As information technology professionals, we all know that IT can be a source of innovation and competitive advantage. We also need the business world to see IT through this lens, but currently there are too many myths skewing public perception of IT. My goal here is to address these myths and try to convey the right way IT should be perceived.
The single biggest myth is that IT is about providing technology. It's not. IT is about providing people with the capabilities they need to do their jobs. Or, externally, it's about enabling people to buy and use your company's products and services. Companies don't have computer problems -- they have business problems.
[Do you relate to these real-life digital business problems? Read 3 Meltdown Moments In Digital Strategy]
If we want to convince the wider business world that IT is actually indispensable to a business, we need to defuse these three myths:
1. BYOD is a mess created by employees
This is false. The bring-your-own-device movement was created by IT. When internal IT departments failed to meet employees' demands for mobile devices and services, they began looking for outside providers. In fact, IT has been dragging this problem around for at least 10 years, when people began bringing BlackBerry phones into the office. From the get-go, employees tried to circumvent IT departments because that seemed faster than waiting for IT to provide mobile services.
We cannot blame employees for IT issues like BYOD, and we cannot be perceived as blaming them. Our job is to stay ahead of technological trends and address their impact on data security and business processes long before they cascade into a problem. BYOD is a problem because IT failed to provide mobile capabilities soon enough.
2. Service catalogues demonstrate good service
No, service catalogues do not guarantee good service, nor do they compensate for years of poor service. When IT departments create service catalogues, they forget that a service "launch" requires some PR. Your end users, whom I prefer to call customers, often have no idea what's in the catalogue, and they don't want to waste time perusing it. Some departments don't understand why they get emails requesting password resets when their users can just go into the catalogue and do it. Sadly, their customers don't know about the option because IT failed to communicate it.
IT is responsible for marketing and selling its own services. As tech companies have discovered, you can't release features and expect adoption -- you have to let everyone know about the capabilities and business value first.
3. Good service metrics = good service
It's a myth that first-contact resolution and high incidence volumes are signs of exceptional service. They can mean just the opposite. First-contact resolution doesn't necessarily mean that the customer was happy with the service or that the solution was effective. But because that metric is often put on a pedestal, IT departments feel pressured to fix a complaint while they have the customer on the phone or IM. Often, that just wastes the person's time. At some departments, IT admins rush customers off the phone to close the ticket within the first call resolution target window. In many cases, IT people need to forget first contact resolution and pass the problem to a specialist (second contact), who can potentially diagnose and solve it in half the time.
Similarly, a high or low number of incidents can indicate problems. Are the same problems repeating themselves? Is service so bad that employees ignore the service desk? Stop creating myths about success and failure out of individual metrics.
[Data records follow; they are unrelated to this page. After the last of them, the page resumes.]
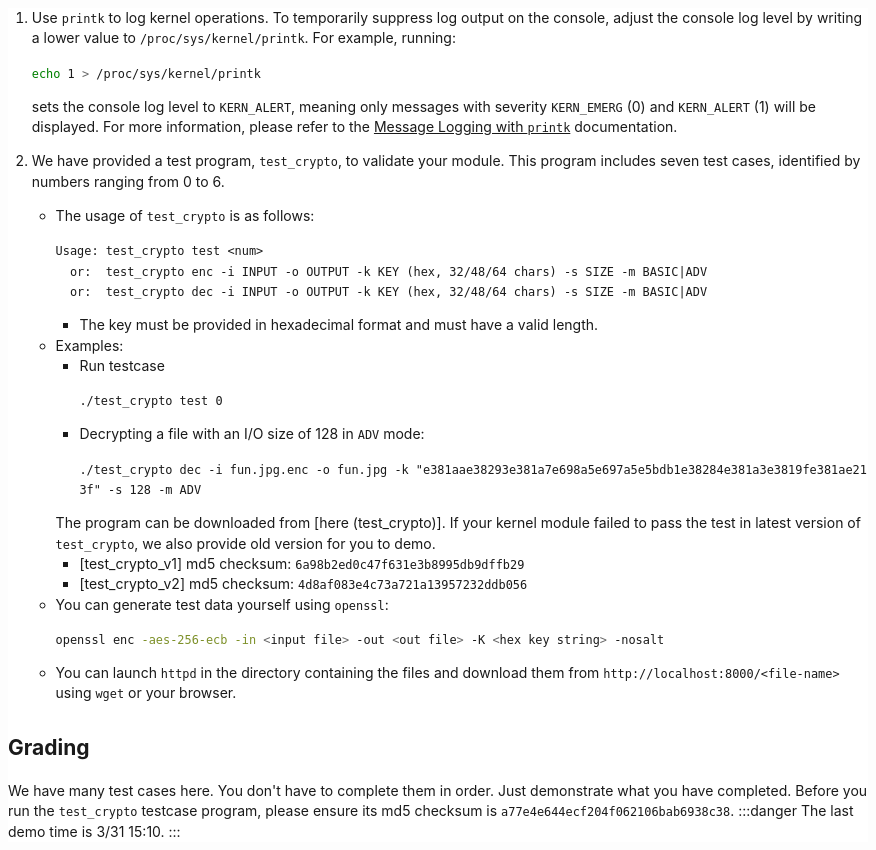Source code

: 1. Use `printk` to log kernel operations. To temporarily suppress log output on the console, adjust the console log level by writing a lower value to `/proc/sys/kernel/printk`. For example, running:

      ```bash
      echo 1 > /proc/sys/kernel/printk
      ```

      sets the console log level to `KERN_ALERT`, meaning only messages with severity `KERN_EMERG` (0) and `KERN_ALERT` (1) will be displayed. For more information, please refer to the [Message Logging with `printk`](https://www.kernel.org/doc/html/v6.6/core-api/printk-basics.html) documentation.

1. We have provided a test program, `test_crypto`, to validate your module. This program includes seven test cases, identified by numbers ranging from 0 to 6.
    - The usage of `test_crypto` is as follows:
        ```
        Usage: test_crypto test <num>
          or:  test_crypto enc -i INPUT -o OUTPUT -k KEY (hex, 32/48/64 chars) -s SIZE -m BASIC|ADV
          or:  test_crypto dec -i INPUT -o OUTPUT -k KEY (hex, 32/48/64 chars) -s SIZE -m BASIC|ADV
        ```
        - The key must be provided in hexadecimal format and must have a valid length.
     - Examples:
         - Run testcase
             ```
             ./test_crypto test 0
             ```
         - Decrypting a file with an I/O size of 128 in `ADV` mode:
             ```
             ./test_crypto dec -i fun.jpg.enc -o fun.jpg -k "e381aae38293e381a7e698a5e697a5e5bdb1e38284e381a3e3819fe381ae213f" -s 128 -m ADV
             ```
        The program can be downloaded from [here (test_crypto)].
        If your kernel module failed to pass the test in latest version of `test_crypto`, we also provide old version for you to demo.
        - [test_crypto_v1]
            md5 checksum: `6a98b2ed0c47f631e3b8995db9dffb29`
        - [test_crypto_v2]
            md5 checksum: `4d8af083e4c73a721a13957232ddb056`
    - You can generate test data yourself using `openssl`:
        ```bash
        openssl enc -aes-256-ecb -in <input file> -out <out file> -K <hex key string> -nosalt
        ```
    - You can launch `httpd` in the directory containing the files and download them from `http://localhost:8000/<file-name>` using `wget` or your browser.


## Grading

We have many test cases here. You don't have to complete them in order. Just demonstrate what you have completed. Before you run the `test_crypto` testcase program, please ensure its md5 checksum is `a77e4e644ecf204f062106bab6938c38`.
:::danger
The last demo time is 3/31 15:10.
:::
Look at sets of metrics to form narratives about your service. Maybe even ask your customers what they think about the service desk.
Some people believe that corporate IT organizations are as powerful as they were in the 1990s. They're not.
Many have moved from technology innovators to infrastructure administrators. In my opinion, we can reverse that trend by demolishing these IT myths and reminding businesses -- and IT professionals -- that IT provides capabilities, not technology. We are in an age of simplification, best illustrated by the consumerization of business software. People want IT to automate, streamline, or eliminate tedious processes. They want more time to do their jobs. Shadow IT and unmanaged BYOD merely reflect IT's failure to honor these needs.
IT isn't a standalone part of any organization. It's as much a part of the business as marketing or accounting. You provide a service, which means you must research, market, sell, and communicate that service internally. I don't believe IT will go extinct, but we need to overcome our own myths and improve outside perceptions to continue playing a vital role in businesses.